Complete step by step answer:
Consider the given question,
We are given , ${}^{2n}{c_3}:{}^n{c_2} = 44:3$ .
i.e. $\dfrac{{{}^{2n}{c_3}}}{{{}^n{c_2}}} = \dfrac{{44}}{3}$
Cross multiplying and then putting the value of ${}^{2n}{c_3}$ and ${}^n{c_2}$ we have,
$\Rightarrow 3 \times \dfrac{{2n!}}{{3!\left( {2n - 3} \right)!}} = 44 \times \dfrac{{n!}}{{2!\left( {n - 2} \right)!}}$
On simplifying, we have
$\Rightarrow 3 \times \dfrac{{2n(2n - 1)(2n - 2)(2n - 3)!}}{{3!\left( {2n - 3} \right)!}} = 44 \times \dfrac{{n(n - 1)(n - 2)!}}{{2!\left( {n - 2} \right)!}}$
Cancelling $(2n - 3)!$ in LHS and $(n - 2)!$ in RHS we have,
$\Rightarrow 3 \times \dfrac{{2n(2n - 1)(2n - 2)}}{{3!}} = 44 \times \dfrac{{n(n - 1)}}{{2!}}$
Taking common in LHS and on simplifying we have,
$\Rightarrow 3 \times \dfrac{{2 \times 2n(2n - 1)(n - 1)}}{{3 \times 2 \times 1}} = 44 \times \dfrac{{n(n - 1)}}{{2 \times 1}}$

On simplifying, by cancelling $n(n - 1)$ both side and the equal terms we get
$\Rightarrow 2(2n - 1) = 22$
On simplifying,
$\Rightarrow 4n - 2 = 22$
Adding $2$ both side, we get
$\Rightarrow 4n = 24$
Dividing by $4$ both side we get
$\Rightarrow n = 6$ .
Now we have to find the value of $r$ , when ${}^n{c_r} = 15$
Consider, ${}^n{c_r} = 15$
We know that ${}^6{c_2} = 15$
Hence, ${}^6{c_r} = {}^6{c_2}$
Comparing, we have $r = 2$ or $4$ .

Hence option B is correct.

Note: The factorial of any number is written as $n! = n(n - 1)(n - 2)...........3 \times 2 \times 1$ . We can also write $n! = n \times (n - 1)!$ , this will help to cancel the terms easily.

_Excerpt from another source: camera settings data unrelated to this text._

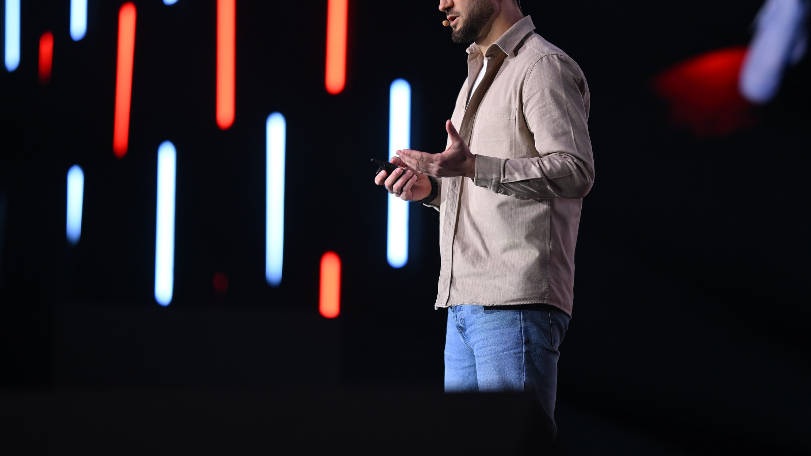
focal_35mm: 163
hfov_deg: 13.2
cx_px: 456
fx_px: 3505
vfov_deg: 7.4
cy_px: 197
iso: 400
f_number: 1.8
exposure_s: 1/320
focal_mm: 135
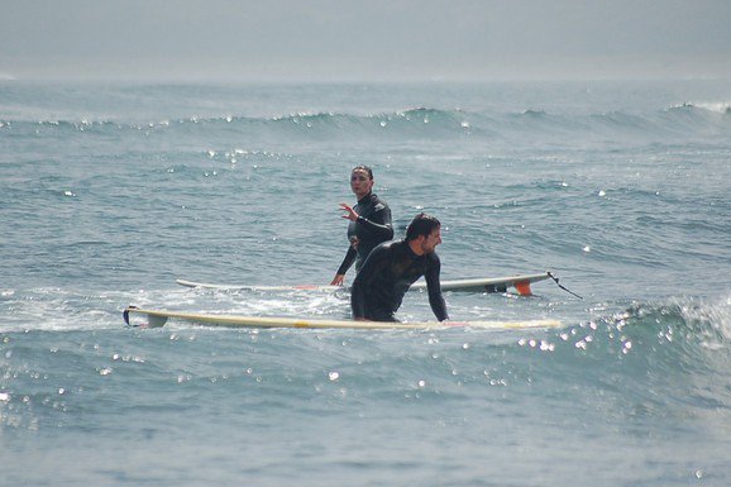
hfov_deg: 4.1
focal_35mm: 498
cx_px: 363
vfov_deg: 2.8
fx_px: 10109
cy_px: 250
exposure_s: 1/2000
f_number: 6
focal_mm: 300
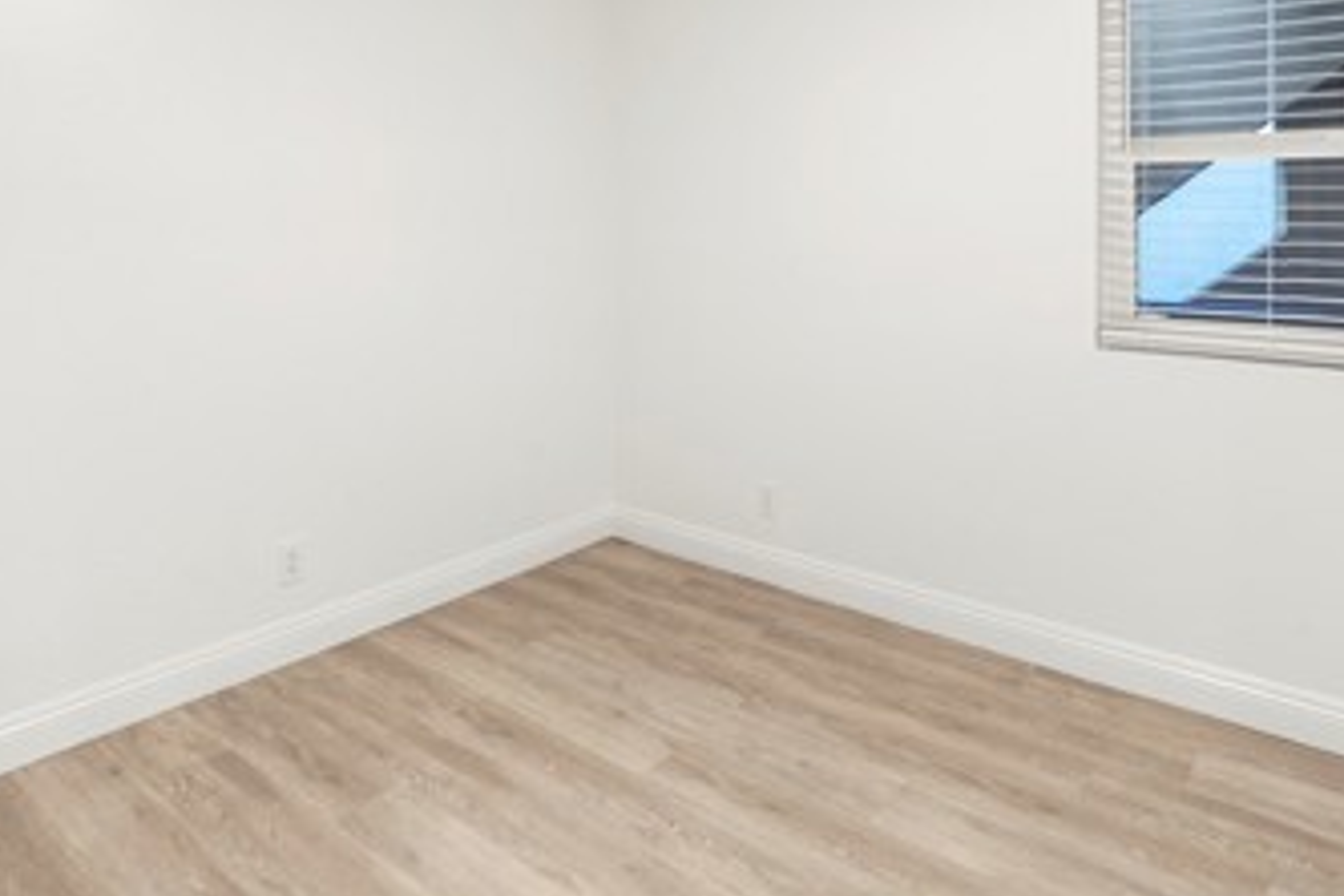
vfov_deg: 49.0
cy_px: 212
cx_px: 739
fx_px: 933
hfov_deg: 71.3
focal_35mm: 25
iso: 2500
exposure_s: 1/13
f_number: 10
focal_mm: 13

The process of selecting r things out of $n$ thing is given by ${}^n{c_r} = \dfrac{{n!}}{{r!\left( {n - r} \right)!}}$ . The process of arranging r things out of n things is given by ${}^n{p_r} = \dfrac{{n!}}{{\left( {n - r} \right)!}}$